Upload is based on the concept that in the future (the year 2033), mankind has the technology to transfer the consciousness into the virtual world, thus opening the doors to immortality. Various companies have created their own afterlife retreats, and are distinguished my facilities and price. People can make a choice to be uploaded to a certain retreat at the time of their death. The show is centred around Nathan (Robbie Amell) who meets with a road accident and is convinced to get uploaded by his girlfriend (Allegra Edwards). Once uploaded, Nathan initially finds it hard to adjust to the new virtual life and is helped by Nora (Andy Amell) who is a handler of sorts for the uploaded souls. As the audience, you are also experiencing the virtual afterlife for the first time alongside Nathan. There are many eye-popping moments and you almost feel like Alice, tumbling down the rabbit hole. It has enough there for your curiosity to get the better of you and you run to see how deep the rabbit hole goes. But don’t get fooled by the razzmatazz.

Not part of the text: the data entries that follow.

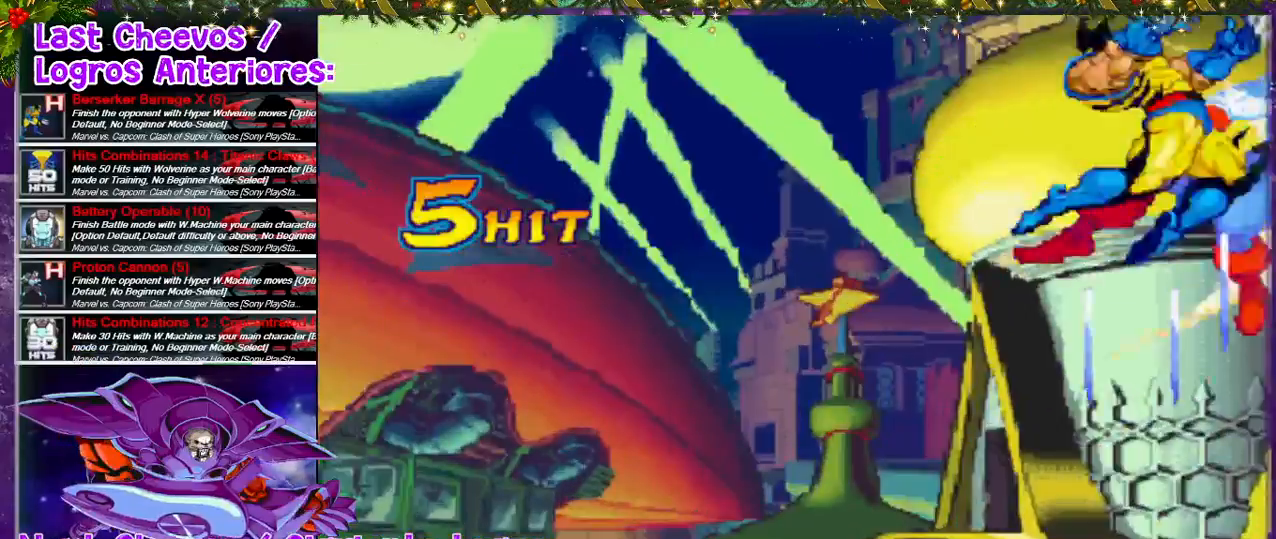
{"buttons": ["CROSS"], "left_stick": "center", "right_stick": "center", "events": [[167, "CROSS", "up"], [167, "DPAD_DOWN", "down"], [200, "CROSS", "down"], [267, "CROSS", "up"], [333, "CROSS", "down"], [367, "CROSS", "up"], [367, "DPAD_DOWN", "up"], [500, "CROSS", "down"]]}
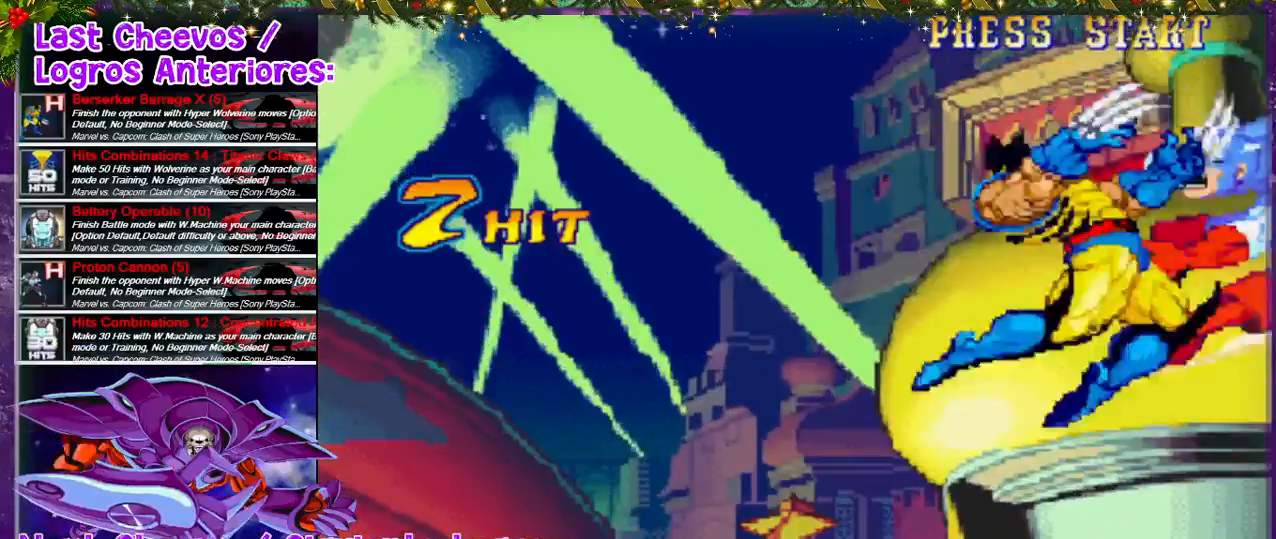
{"buttons": ["CROSS", "DPAD_RIGHT"], "left_stick": "center", "right_stick": "center", "events": [[33, "CROSS", "up"], [167, "CROSS", "down"], [233, "CROSS", "up"], [433, "DPAD_RIGHT", "down"], [500, "CROSS", "down"]]}
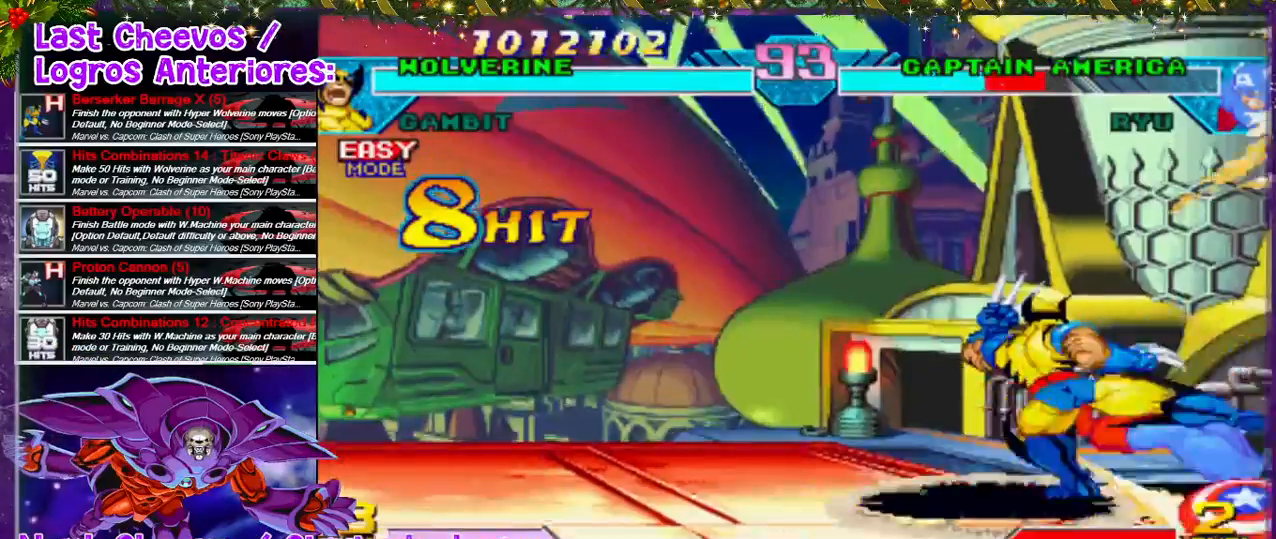
{"buttons": ["CROSS", "DPAD_DOWN", "DPAD_RIGHT"], "left_stick": "center", "right_stick": "center", "events": [[67, "CROSS", "up"], [267, "CROSS", "down"], [267, "DPAD_RIGHT", "up"], [333, "CROSS", "up"], [400, "CROSS", "down"], [400, "DPAD_DOWN", "down"], [433, "CROSS", "up"], [500, "CROSS", "down"], [500, "DPAD_RIGHT", "down"]]}
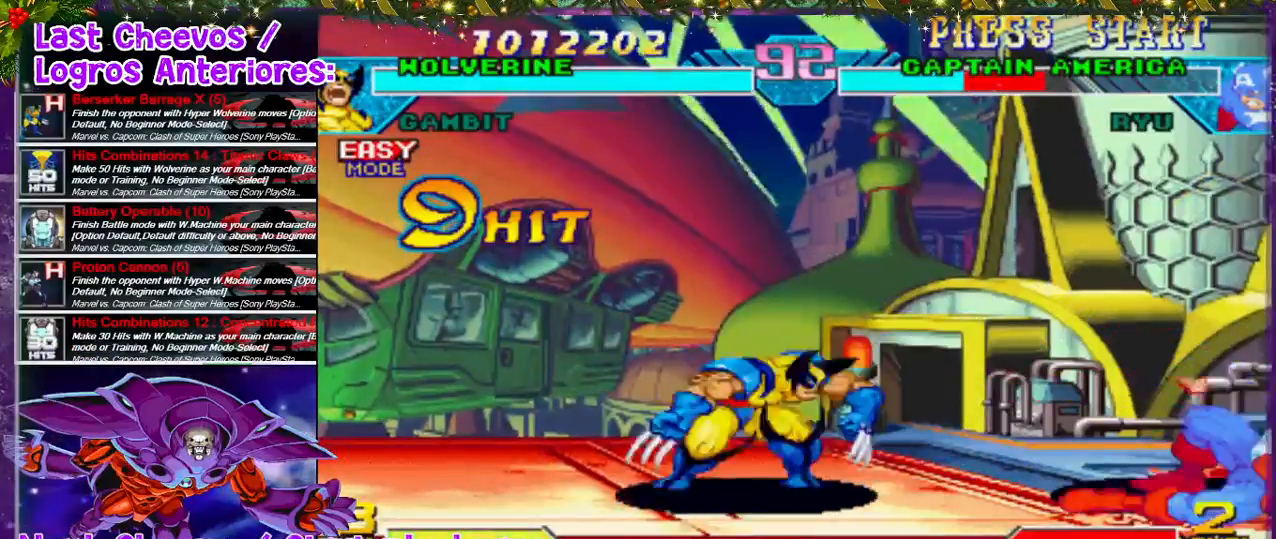
{"buttons": ["DPAD_UP", "DPAD_RIGHT"], "left_stick": "center", "right_stick": "center", "events": [[33, "DPAD_DOWN", "up"], [167, "CROSS", "up"], [333, "DPAD_UP", "down"]]}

The writers just use that to deceive (pun intended) you so that they can land a sucker punch. That’s because Upload is genuine, heartwarming and thought-provoking.

The writing is simple and linear, so it should appeal to a wider audience. The writing is also clever enough to laugh at its preposterous premise. Additionally, it takes multiple digs at our digital lives and the blatant capitalism fuelling it. The storyline also incorporates a murder mystery track to make things more interesting. But Upload is one of those shows that camouflages itself so that its appearance does not scare you. It wants to come across as a casual romantic comedy. However, as it starts to unravel, it takes you deeper into its highly perceptive core. What does is it really mean to ‘Live’? how would you want to spend your afterlife? and the big one, do you want to live forever? Upload subtly throws these questions at you and you can't help but ponder over them.

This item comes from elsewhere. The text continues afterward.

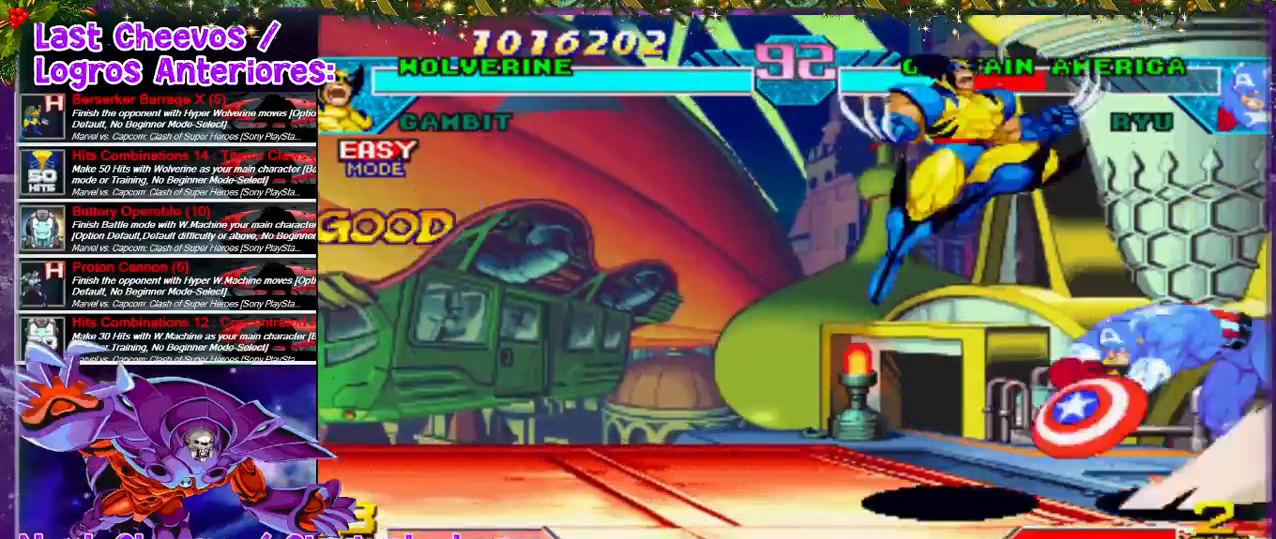
{"buttons": ["DPAD_LEFT"], "left_stick": "center", "right_stick": "center", "events": [[33, "DPAD_RIGHT", "up"], [33, "DPAD_UP", "up"], [67, "CROSS", "down"], [67, "SQUARE", "down"], [167, "DPAD_DOWN", "down"], [167, "DPAD_LEFT", "down"], [267, "SQUARE", "up"], [300, "CROSS", "up"], [467, "DPAD_DOWN", "up"]]}
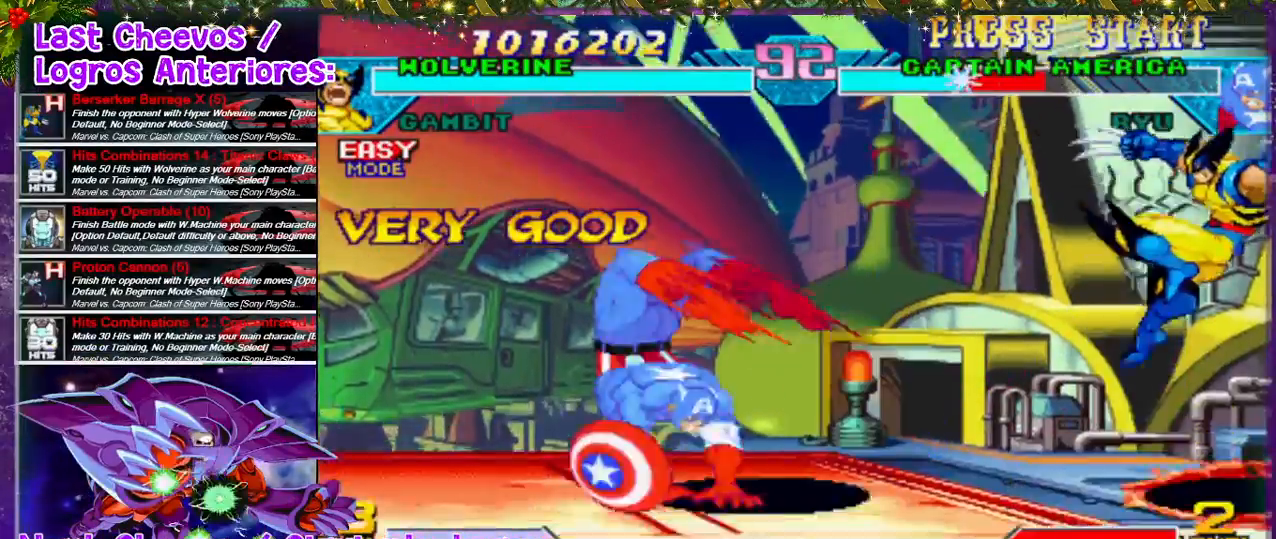
{"buttons": [], "left_stick": "center", "right_stick": "center", "events": [[33, "DPAD_LEFT", "up"], [167, "DPAD_LEFT", "down"], [167, "DPAD_UP", "down"], [400, "DPAD_LEFT", "up"], [400, "DPAD_UP", "up"]]}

The beauty of Upload is in 2 things. First is the way it showcases the eternal afterlife, haunted with loneliness. It is so chilling to see Nathan surrounded by so many souls and yet completely alone. To imagine living like this until eternity is just horrifying. The second thing is the delightful leads. Robbie and Andy are charming, beautiful, genuine and delightful. Upload succeeds because you are interested in their story, you feel suffocated when Nathan feels trapped, you feel agitated when Andy's boss behaves difficult and you smile like there is no tomorrow when they are sitting on a swing, talking about life.

In spite of the many positives, Upload also has its share of issues. The support characters are not well etched at all which means that you will more or less have a single track running through the entire season. Even though the show pulled through it in season 1, I really doubt a repeat in season 2 if the support characters are not given something substantial to do. The other issue I have with the show is the with the closing of the story arc of season 1 and in the last 2 episodes. During the last 2 episodes, the show feels extremely incoherent and out of character. The biggest downside of this is that the season does not end on a high and instead feels anticlimactic. That is sad considering how enjoyable the first 8 episodes were. Even then, Upload offers a unique premise, clever writing and fabulous leads. I'd say there is certainly enough there for you to have a good time watching season 1.